Start of Block
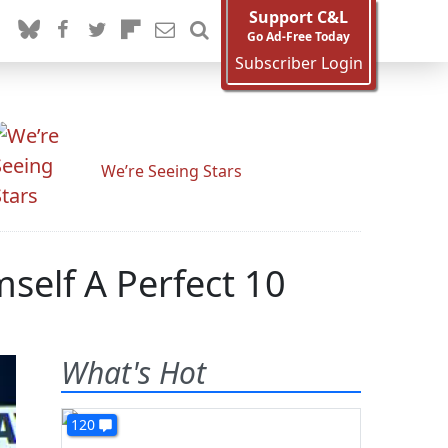
Support C&L
Go Ad-Free Today
Subscriber Login
We’re Seeing Stars
self A Perfect 10
What's Hot
120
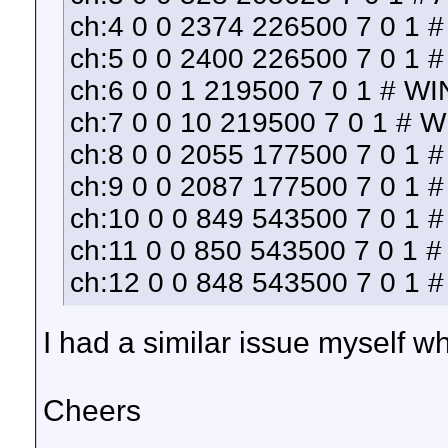
ch:4 0 0 2374 226500 7 0 1 #
ch:5 0 0 2400 226500 7 0 1 
ch:6 0 0 1 219500 7 0 1 # WI
ch:7 0 0 10 219500 7 0 1 # 
ch:8 0 0 2055 177500 7 0 1 
ch:9 0 0 2087 177500 7 0 1 
ch:10 0 0 849 543500 7 0 1 #
ch:11 0 0 850 543500 7 0 1 # 
ch:12 0 0 848 543500 7 0 1 
I had a similar issue myself wh
Cheers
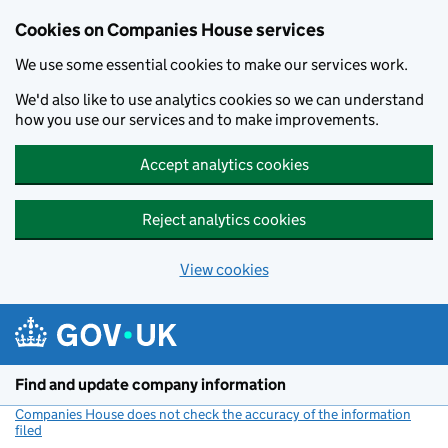
Cookies on Companies House services
We use some essential cookies to make our services work.
We'd also like to use analytics cookies so we can understand
how you use our services and to make improvements.
Accept analytics cookies
Reject analytics cookies
View cookies
Skip to main content
Find and update company information
Companies House does not check the accuracy of the information
filed
(link opens a new window)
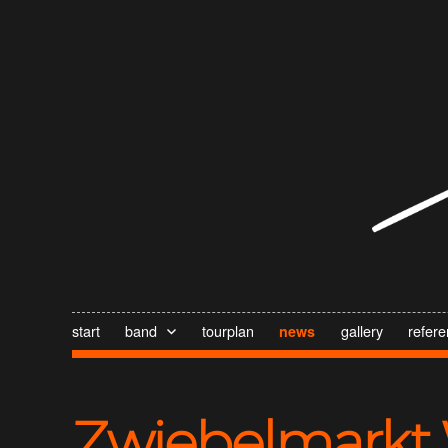
start
band
tourplan
gallery
refer
news
Zwiebelmarkt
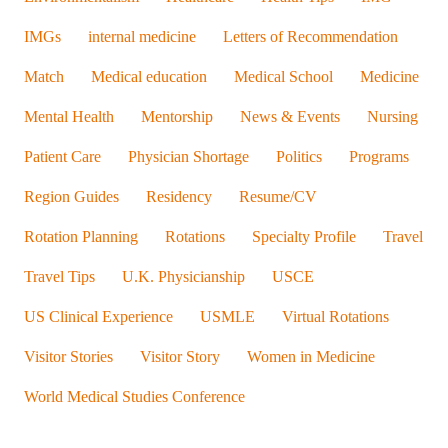
IMGs
internal medicine
Letters of Recommendation
Match
Medical education
Medical School
Medicine
Mental Health
Mentorship
News & Events
Nursing
Patient Care
Physician Shortage
Politics
Programs
Region Guides
Residency
Resume/CV
Rotation Planning
Rotations
Specialty Profile
Travel
Travel Tips
U.K. Physicianship
USCE
US Clinical Experience
USMLE
Virtual Rotations
Visitor Stories
Visitor Story
Women in Medicine
World Medical Studies Conference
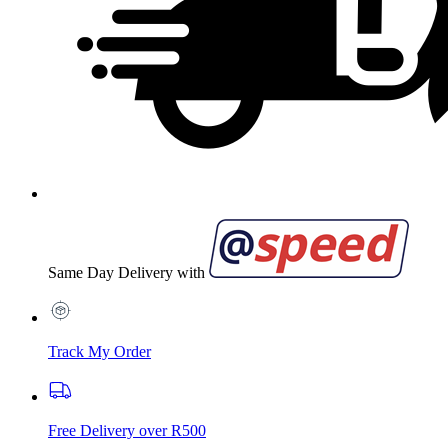
Same Day Delivery with
Track My Order
Free Delivery over R500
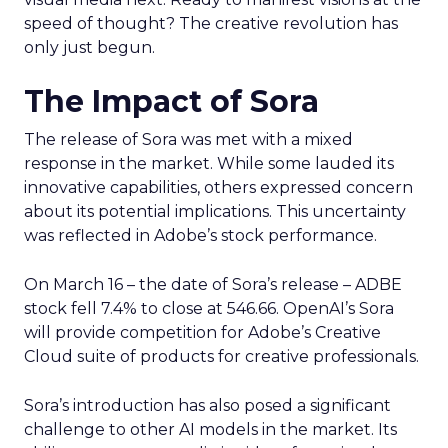
speed of thought? The creative revolution has
only just begun.
The Impact of Sora
The release of Sora was met with a mixed
response in the market. While some lauded its
innovative capabilities, others expressed concern
about its potential implications. This uncertainty
was reflected in Adobe’s stock performance.
On March 16 – the date of Sora’s release – ADBE
stock fell 7.4% to close at 546.66. OpenAI’s Sora
will provide competition for Adobe’s Creative
Cloud suite of products for creative professionals.
Sora’s introduction has also posed a significant
challenge to other AI models in the market. Its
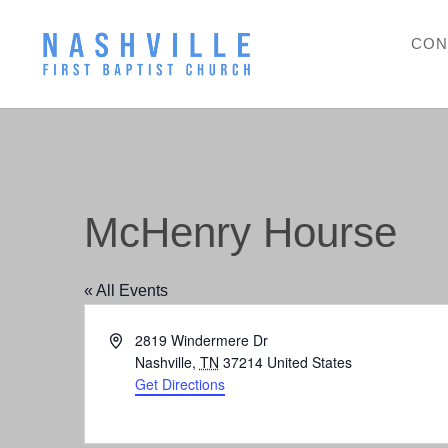
CON
McHenry Hourse
« All Events
Address
2819 Windermere Dr
Nashville
,
TN
37214
United States
Get Directions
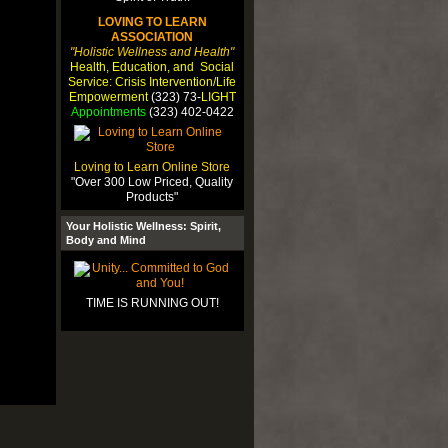
LOVING TO LEARN
ASSOCIATION
"Holistic Wellness and Health"
Health, Education, and Social
Service: Crisis Intervention/Life
Empowerment
(323) 73-
LIGHT
Appointments
(323) 402-0422
Loving to Learn Online Store
"Over 300 Low Priced, Quality
Products"
Your Holistic Wellness: Spirit,
Body and Mind
TIME IS RUNNING OUT!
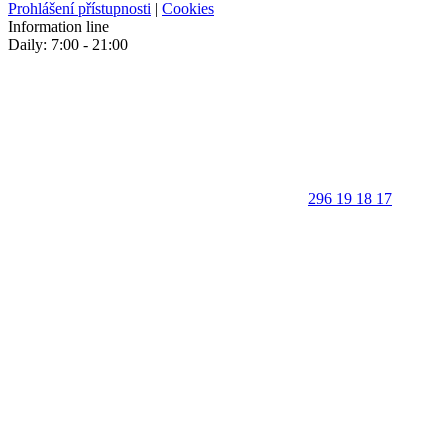
Prohlášení přístupnosti
|
Cookies
Information line
Daily: 7:00 - 21:00
296 19 18 17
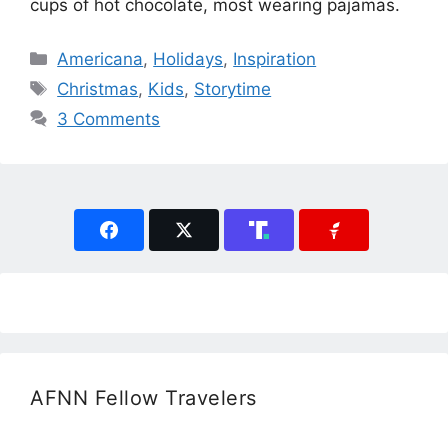
cups of hot chocolate, most wearing pajamas.
Categories
Americana
,
Holidays
,
Inspiration
Tags
Christmas
,
Kids
,
Storytime
3 Comments
AFNN Fellow Travelers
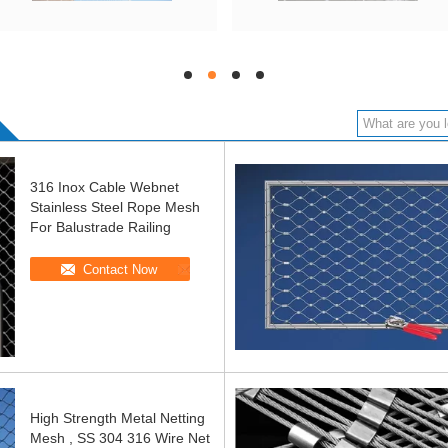
hd
hd
hd
hd
316 Inox Cable Webnet
Stainless Steel Rope Mesh
For Balustrade Railing
Contact Now
High Strength Metal Netting
Mesh , SS 304 316 Wire Net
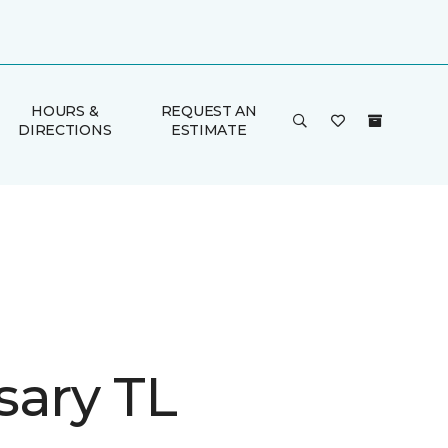
HOURS &
REQUEST AN
DIRECTIONS
ESTIMATE
sary TL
End of Block
(What you should do):
Copy out word for word the part of the records that opens with the line containing "Prohlášení přístupnosti" and runs through the end of the records, leaving the pictures out of your answer.

(Expected output):
Prohlášení přístupnosti
|
Cookies
Information line
Daily: 7:00 - 21:00
296 19 18 17
cups of hot chocolate, most wearing pajamas.
Categories
Americana
,
Holidays
,
Inspiration
Tags
Christmas
,
Kids
,
Storytime
3 Comments
AFNN Fellow Travelers
hd
hd
hd
hd
316 Inox Cable Webnet
Stainless Steel Rope Mesh
For Balustrade Railing
Contact Now
High Strength Metal Netting
Mesh , SS 304 316 Wire Net
HOURS &
REQUEST AN
DIRECTIONS
ESTIMATE
sary TL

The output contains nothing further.